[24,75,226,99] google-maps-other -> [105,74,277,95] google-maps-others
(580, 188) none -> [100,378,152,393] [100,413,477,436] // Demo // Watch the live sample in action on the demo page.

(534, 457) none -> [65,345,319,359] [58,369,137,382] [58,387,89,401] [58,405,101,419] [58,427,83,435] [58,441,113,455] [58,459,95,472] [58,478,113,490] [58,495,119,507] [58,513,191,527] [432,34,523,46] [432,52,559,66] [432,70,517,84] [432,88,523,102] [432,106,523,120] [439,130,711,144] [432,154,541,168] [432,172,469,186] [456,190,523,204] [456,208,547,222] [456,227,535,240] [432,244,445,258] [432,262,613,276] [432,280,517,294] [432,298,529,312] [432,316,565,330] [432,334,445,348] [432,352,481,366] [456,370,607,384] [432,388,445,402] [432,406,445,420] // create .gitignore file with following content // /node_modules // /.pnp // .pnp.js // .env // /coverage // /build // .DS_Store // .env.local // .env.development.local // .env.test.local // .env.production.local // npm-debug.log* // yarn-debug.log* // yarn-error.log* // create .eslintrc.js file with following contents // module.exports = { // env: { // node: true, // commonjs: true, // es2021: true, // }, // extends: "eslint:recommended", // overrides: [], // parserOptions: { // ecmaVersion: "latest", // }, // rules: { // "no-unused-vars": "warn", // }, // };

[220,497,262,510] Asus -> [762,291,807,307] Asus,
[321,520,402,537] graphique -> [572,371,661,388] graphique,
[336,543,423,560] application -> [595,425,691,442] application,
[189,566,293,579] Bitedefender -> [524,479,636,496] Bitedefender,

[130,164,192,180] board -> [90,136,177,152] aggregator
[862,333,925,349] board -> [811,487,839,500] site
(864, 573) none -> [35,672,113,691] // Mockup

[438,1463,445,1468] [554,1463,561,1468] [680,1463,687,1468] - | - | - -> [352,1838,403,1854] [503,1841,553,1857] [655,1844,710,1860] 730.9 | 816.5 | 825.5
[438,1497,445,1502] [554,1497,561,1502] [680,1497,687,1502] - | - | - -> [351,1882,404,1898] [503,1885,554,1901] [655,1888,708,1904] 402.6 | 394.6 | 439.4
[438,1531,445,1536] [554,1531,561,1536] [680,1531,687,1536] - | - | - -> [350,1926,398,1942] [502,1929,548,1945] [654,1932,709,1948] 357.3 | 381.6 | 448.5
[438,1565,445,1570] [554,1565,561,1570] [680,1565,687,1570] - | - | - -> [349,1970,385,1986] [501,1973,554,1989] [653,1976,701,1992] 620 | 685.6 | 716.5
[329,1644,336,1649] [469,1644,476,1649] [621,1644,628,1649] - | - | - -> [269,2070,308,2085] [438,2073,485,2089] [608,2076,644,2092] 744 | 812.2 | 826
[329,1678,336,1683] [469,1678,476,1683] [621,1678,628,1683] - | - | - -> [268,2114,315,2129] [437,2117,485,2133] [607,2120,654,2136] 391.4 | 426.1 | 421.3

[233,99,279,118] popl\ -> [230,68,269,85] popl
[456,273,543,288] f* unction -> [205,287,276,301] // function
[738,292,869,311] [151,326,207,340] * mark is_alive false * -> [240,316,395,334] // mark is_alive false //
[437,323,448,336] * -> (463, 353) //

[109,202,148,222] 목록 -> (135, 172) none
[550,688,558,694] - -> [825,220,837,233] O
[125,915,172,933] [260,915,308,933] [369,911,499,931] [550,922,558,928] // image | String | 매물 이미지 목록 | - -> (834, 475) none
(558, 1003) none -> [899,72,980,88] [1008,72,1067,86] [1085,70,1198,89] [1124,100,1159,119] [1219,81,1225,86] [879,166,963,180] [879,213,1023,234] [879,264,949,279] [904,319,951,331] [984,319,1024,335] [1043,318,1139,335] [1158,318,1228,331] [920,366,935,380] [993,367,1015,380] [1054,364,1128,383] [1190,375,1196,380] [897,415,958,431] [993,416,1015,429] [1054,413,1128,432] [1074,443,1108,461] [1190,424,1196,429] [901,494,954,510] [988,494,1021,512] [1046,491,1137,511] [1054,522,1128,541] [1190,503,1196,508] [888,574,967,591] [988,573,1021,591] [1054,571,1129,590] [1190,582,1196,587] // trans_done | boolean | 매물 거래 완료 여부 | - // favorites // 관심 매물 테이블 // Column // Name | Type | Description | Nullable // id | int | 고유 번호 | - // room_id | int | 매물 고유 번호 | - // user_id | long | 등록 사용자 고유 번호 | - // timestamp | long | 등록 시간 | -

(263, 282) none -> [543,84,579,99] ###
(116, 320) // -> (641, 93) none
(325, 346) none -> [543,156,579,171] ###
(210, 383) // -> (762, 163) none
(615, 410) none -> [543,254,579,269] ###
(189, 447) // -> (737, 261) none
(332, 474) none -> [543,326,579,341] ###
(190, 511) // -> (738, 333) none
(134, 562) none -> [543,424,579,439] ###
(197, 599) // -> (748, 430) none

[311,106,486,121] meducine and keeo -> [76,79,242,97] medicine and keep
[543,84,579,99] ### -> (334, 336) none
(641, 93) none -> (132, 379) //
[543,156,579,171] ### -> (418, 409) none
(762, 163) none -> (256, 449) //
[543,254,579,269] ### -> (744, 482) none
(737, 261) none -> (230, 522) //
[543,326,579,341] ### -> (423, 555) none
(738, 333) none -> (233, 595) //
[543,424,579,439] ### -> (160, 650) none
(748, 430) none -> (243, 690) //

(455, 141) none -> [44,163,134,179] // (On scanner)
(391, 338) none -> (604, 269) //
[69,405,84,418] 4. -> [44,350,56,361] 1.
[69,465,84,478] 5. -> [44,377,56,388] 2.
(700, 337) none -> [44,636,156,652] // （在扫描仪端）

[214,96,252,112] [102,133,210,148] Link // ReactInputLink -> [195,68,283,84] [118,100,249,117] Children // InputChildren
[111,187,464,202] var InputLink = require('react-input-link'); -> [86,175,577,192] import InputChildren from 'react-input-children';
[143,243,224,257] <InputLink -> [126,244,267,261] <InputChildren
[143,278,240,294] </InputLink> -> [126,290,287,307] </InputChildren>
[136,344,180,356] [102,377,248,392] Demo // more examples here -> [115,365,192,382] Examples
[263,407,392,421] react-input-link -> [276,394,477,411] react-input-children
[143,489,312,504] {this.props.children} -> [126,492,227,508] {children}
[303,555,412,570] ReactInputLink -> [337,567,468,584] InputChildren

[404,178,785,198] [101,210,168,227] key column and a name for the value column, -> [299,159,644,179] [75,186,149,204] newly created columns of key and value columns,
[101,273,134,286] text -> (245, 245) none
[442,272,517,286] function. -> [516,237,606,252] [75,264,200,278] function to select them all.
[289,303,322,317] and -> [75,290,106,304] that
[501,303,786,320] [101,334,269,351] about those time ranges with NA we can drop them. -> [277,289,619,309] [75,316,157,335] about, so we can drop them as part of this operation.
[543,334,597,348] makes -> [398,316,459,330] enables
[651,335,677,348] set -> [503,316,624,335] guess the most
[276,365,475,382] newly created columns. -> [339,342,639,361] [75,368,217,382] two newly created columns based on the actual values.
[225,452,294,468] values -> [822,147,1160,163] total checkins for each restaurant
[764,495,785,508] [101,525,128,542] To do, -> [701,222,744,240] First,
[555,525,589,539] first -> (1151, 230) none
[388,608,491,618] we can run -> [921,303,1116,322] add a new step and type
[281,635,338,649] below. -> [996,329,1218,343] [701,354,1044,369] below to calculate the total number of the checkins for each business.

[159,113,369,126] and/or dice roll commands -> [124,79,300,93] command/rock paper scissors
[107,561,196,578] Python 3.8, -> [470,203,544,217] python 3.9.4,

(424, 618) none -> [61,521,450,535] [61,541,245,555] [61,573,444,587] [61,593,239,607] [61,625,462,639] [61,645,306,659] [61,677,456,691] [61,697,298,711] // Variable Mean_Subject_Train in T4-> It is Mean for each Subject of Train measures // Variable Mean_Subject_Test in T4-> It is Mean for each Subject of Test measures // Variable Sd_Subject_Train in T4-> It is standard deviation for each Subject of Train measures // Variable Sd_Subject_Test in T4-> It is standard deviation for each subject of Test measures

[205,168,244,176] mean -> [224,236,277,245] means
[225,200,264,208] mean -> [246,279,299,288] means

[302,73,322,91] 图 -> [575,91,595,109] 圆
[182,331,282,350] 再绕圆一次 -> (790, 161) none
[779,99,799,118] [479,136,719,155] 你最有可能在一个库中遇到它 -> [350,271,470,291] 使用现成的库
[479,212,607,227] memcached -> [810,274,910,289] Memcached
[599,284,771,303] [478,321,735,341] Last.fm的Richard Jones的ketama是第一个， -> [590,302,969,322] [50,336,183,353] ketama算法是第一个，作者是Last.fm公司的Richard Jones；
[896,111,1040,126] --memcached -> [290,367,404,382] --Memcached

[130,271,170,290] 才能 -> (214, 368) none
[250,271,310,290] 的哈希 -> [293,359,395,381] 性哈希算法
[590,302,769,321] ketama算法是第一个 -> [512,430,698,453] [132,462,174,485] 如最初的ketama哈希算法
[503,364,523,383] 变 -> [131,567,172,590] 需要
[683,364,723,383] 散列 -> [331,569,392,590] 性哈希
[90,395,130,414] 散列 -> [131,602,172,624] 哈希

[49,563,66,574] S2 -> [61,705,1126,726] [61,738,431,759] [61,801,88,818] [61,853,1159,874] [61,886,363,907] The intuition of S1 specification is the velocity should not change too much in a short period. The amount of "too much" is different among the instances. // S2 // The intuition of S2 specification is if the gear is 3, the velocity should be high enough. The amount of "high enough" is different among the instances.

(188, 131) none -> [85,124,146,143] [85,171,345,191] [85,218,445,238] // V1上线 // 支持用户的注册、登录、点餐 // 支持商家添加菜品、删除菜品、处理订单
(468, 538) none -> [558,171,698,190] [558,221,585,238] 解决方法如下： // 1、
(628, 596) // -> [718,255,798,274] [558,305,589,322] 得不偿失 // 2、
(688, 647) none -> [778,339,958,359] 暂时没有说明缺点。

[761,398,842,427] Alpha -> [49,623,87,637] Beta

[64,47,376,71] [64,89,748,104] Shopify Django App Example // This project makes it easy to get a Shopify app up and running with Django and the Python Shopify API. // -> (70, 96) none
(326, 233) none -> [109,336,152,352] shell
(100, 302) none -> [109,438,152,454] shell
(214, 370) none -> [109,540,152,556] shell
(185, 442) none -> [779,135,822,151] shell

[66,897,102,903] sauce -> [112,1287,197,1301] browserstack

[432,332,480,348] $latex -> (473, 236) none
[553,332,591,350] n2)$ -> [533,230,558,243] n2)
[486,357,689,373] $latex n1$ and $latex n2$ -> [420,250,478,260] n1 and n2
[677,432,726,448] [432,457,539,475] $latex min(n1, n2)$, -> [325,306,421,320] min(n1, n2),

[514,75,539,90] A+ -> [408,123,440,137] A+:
::::::
Copy out each line of the listing that holds the string "Python".

[107,561,196,578] Python 3.8, -> [470,203,544,217] python 3.9.4,
[64,47,376,71] [64,89,748,104] Shopify Django App Example // This project makes it easy to get a Shopify app up and running with Django and the Python Shopify API. // -> (70, 96) none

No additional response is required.